- **Reading passage**:
Impact on Your Monthly Payslip
As an employee in the Netherlands, the employment tax credit is automatically built into your monthly payroll calculation. Your employer's payroll software divides the annual credit by 12 and applies it each month. Here is what this looks like for three common salary scenarios:
Scenario 1: €36,000 gross per year (€3,000/month)
- Employment tax credit: €5,498/year = €458/month
- Without this credit, your loonheffing would be €458/month higher
- That is the difference between taking home ~€2,350 vs ~€1,890
Scenario 2: €55,000 gross per year (€4,583/month)
- Employment tax credit: €5,072/year = €423/month
- The phase-out has started reducing your credit by about €51/month vs. the maximum
- Net monthly salary approximately €3,500 vs ~€3,080 without the credit
Scenario 3: €85,000 gross per year (€7,083/month)
- Employment tax credit: €3,120/year = €260/month
- Significant phase-out -- you have lost €2,565 of the maximum credit
- Still, this saves you over €3,100 per year compared to having no credit at all
What Happens When Your 30% Ruling Ends
For expats with the 30% ruling, the interaction with the employment tax credit deserves special attention. While the ruling is active, your taxable income is only 70% of your gross salary. The employment tax credit is calculated on this lower taxable income, which can actually work in your favor during the phase-out.
Consider an expat earning €80,000 gross:
- With 30% ruling: taxable income = €56,000, employment credit = ~€5,007
- Without 30% ruling: taxable income = €80,000, employment credit = ~€3,444
When the ruling ends, not only does your taxable income jump by 30%, but your employment tax credit also drops by approximately €1,563. The combined effect accelerates the net income reduction you experience. This is why financial planning before the ruling expires is so critical. Use our 30% ruling comparison tool to model this transition.
The Arbeidskorting for Self-Employed Workers
If you are self-employed in the Netherlands (freelancer, ZZP-er, or business owner), you also qualify for the employment tax credit. Your business profit (winst uit onderneming) counts as employment income for the purpose of this calculation. The credit is applied through your annual income tax return rather than through monthly payroll.

- **Objective A**:
In the passage on the Dutch employment tax credit, by approximately how much does the credit drop for the €80,000 expat when the 30% ruling ends?

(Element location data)
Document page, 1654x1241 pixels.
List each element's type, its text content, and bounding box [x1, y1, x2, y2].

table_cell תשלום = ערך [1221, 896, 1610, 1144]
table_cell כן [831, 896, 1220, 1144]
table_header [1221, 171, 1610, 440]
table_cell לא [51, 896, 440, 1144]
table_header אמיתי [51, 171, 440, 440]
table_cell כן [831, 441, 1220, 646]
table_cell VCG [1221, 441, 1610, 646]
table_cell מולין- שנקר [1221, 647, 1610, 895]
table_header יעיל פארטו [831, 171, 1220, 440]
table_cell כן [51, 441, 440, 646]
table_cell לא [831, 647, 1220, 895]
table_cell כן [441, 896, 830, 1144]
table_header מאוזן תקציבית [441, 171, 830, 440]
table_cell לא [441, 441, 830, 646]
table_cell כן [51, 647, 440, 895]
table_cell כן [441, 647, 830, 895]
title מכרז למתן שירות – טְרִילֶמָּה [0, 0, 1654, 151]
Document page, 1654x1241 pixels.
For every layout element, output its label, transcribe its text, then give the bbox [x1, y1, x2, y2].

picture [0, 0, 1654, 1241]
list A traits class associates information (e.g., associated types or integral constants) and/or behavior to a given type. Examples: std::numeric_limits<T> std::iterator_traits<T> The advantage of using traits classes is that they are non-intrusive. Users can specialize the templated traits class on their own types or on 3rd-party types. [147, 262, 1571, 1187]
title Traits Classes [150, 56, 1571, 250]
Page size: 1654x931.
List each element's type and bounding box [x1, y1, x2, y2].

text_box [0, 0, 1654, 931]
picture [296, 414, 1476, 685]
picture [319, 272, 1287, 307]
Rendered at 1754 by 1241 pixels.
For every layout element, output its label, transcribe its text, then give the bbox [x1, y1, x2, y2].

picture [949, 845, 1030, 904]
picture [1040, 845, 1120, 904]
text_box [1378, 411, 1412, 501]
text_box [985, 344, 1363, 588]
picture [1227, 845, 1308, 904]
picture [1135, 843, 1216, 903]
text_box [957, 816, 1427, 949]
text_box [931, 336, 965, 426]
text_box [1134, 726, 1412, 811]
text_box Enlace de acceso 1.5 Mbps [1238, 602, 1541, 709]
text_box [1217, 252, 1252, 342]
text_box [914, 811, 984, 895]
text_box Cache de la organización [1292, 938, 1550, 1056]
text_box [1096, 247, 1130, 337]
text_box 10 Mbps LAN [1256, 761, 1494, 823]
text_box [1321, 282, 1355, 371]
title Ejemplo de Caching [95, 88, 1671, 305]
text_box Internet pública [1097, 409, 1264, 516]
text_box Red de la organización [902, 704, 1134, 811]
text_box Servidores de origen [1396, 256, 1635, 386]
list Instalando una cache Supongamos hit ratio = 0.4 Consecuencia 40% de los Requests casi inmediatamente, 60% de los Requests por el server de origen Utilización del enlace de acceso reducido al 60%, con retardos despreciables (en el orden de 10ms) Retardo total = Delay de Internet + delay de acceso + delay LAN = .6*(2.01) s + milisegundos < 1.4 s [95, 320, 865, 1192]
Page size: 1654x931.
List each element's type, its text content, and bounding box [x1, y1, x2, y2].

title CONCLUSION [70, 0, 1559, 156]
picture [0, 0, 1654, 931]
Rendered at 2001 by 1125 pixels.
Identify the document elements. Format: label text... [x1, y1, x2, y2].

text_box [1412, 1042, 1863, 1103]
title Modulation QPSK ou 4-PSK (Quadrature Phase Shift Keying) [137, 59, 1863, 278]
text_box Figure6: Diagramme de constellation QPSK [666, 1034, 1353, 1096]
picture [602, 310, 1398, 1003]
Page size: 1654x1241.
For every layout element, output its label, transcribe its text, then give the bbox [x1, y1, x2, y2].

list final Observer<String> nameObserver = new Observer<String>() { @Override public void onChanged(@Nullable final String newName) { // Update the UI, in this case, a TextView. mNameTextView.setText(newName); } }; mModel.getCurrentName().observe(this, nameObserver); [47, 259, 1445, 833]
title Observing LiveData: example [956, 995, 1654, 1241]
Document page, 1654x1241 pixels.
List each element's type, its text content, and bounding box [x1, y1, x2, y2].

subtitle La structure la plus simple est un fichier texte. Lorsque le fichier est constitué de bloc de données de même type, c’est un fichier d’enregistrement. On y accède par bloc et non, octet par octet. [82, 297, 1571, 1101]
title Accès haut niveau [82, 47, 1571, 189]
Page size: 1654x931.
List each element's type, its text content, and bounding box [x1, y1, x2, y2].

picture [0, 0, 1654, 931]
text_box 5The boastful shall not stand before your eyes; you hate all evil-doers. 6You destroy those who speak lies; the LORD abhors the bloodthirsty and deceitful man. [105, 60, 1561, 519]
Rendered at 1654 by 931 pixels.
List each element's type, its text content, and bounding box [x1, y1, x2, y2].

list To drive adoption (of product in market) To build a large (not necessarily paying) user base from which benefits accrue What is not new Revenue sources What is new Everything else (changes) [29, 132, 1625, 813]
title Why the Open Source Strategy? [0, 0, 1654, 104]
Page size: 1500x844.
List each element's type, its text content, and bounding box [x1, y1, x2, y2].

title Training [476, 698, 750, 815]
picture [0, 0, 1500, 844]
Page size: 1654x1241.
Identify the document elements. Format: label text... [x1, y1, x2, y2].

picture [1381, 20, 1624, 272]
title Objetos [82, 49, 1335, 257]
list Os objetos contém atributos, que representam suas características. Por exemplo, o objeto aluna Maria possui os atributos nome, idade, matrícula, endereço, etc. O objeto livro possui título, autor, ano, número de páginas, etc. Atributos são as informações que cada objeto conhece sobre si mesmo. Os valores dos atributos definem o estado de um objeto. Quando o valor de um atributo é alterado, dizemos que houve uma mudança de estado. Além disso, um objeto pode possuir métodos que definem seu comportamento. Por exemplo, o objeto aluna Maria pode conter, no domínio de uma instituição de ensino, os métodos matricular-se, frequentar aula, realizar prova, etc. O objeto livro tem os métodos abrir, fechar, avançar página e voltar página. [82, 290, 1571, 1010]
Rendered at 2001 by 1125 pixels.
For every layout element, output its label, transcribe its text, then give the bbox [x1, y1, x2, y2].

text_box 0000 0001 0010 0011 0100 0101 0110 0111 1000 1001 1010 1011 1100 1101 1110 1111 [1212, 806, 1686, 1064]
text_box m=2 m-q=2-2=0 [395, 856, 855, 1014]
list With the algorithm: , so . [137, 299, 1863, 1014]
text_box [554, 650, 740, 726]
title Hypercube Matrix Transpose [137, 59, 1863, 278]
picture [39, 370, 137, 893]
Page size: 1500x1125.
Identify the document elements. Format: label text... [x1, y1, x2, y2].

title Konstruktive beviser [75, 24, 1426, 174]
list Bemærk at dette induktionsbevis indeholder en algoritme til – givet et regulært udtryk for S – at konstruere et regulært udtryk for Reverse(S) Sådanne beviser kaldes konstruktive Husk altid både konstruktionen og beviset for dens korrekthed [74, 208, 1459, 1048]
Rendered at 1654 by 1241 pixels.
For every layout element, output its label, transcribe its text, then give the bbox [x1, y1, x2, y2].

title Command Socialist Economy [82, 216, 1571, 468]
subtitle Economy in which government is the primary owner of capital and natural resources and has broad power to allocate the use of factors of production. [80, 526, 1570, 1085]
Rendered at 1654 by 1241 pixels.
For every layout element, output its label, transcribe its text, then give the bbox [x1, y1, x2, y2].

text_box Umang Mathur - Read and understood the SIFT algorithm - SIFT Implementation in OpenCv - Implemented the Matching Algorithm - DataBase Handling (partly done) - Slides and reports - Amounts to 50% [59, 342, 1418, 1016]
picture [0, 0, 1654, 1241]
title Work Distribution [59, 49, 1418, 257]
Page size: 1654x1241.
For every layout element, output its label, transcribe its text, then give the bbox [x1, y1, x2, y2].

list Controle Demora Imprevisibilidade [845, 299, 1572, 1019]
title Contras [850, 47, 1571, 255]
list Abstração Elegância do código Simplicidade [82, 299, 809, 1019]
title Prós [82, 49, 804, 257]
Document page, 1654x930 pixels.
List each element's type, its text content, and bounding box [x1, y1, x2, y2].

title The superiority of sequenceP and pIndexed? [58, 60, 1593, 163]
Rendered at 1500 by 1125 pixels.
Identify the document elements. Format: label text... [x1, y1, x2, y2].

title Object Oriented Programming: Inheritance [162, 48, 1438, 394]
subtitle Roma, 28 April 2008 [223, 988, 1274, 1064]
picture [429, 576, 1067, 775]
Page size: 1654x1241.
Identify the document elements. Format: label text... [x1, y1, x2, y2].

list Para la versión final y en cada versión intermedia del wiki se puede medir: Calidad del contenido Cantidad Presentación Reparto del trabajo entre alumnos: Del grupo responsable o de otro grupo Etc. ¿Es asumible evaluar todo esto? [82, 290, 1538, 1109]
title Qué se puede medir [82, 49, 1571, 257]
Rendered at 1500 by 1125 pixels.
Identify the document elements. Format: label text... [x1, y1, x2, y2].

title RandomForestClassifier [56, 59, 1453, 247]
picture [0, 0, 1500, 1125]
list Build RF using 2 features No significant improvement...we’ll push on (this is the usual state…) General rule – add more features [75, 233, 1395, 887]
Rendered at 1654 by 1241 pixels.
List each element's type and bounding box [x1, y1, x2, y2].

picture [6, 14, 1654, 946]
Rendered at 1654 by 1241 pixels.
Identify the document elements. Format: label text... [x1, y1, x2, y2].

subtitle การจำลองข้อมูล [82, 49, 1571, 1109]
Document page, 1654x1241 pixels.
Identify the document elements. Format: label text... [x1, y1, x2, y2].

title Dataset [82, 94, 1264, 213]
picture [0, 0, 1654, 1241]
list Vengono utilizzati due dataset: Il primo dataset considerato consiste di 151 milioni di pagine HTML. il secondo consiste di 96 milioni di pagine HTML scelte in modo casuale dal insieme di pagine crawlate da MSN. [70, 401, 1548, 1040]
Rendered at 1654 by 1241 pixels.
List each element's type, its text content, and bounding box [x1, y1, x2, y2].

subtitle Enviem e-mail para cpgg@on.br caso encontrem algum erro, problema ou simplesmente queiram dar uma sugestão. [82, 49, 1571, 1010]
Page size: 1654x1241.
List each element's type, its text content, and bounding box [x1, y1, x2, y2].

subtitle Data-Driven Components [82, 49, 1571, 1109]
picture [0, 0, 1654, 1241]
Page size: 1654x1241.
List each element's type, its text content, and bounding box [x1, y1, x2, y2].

- **Objective B**:
Write out the entries from the line with "Page size: 1500x1125." up to and including the line with "title Work Distribution [59, 49, 1418, 257]", swapping "Rendered" for "Displayed" and leaving everything else as is. Give only those lines.

- **Task output A**:
By approximately €1,563.

- **Task output B**:
Page size: 1500x1125.
Identify the document elements. Format: label text... [x1, y1, x2, y2].

title Konstruktive beviser [75, 24, 1426, 174]
list Bemærk at dette induktionsbevis indeholder en algoritme til – givet et regulært udtryk for S – at konstruere et regulært udtryk for Reverse(S) Sådanne beviser kaldes konstruktive Husk altid både konstruktionen og beviset for dens korrekthed [74, 208, 1459, 1048]
Displayed at 1654 by 1241 pixels.
For every layout element, output its label, transcribe its text, then give the bbox [x1, y1, x2, y2].

title Command Socialist Economy [82, 216, 1571, 468]
subtitle Economy in which government is the primary owner of capital and natural resources and has broad power to allocate the use of factors of production. [80, 526, 1570, 1085]
Displayed at 1654 by 1241 pixels.
For every layout element, output its label, transcribe its text, then give the bbox [x1, y1, x2, y2].

text_box Umang Mathur - Read and understood the SIFT algorithm - SIFT Implementation in OpenCv - Implemented the Matching Algorithm - DataBase Handling (partly done) - Slides and reports - Amounts to 50% [59, 342, 1418, 1016]
picture [0, 0, 1654, 1241]
title Work Distribution [59, 49, 1418, 257]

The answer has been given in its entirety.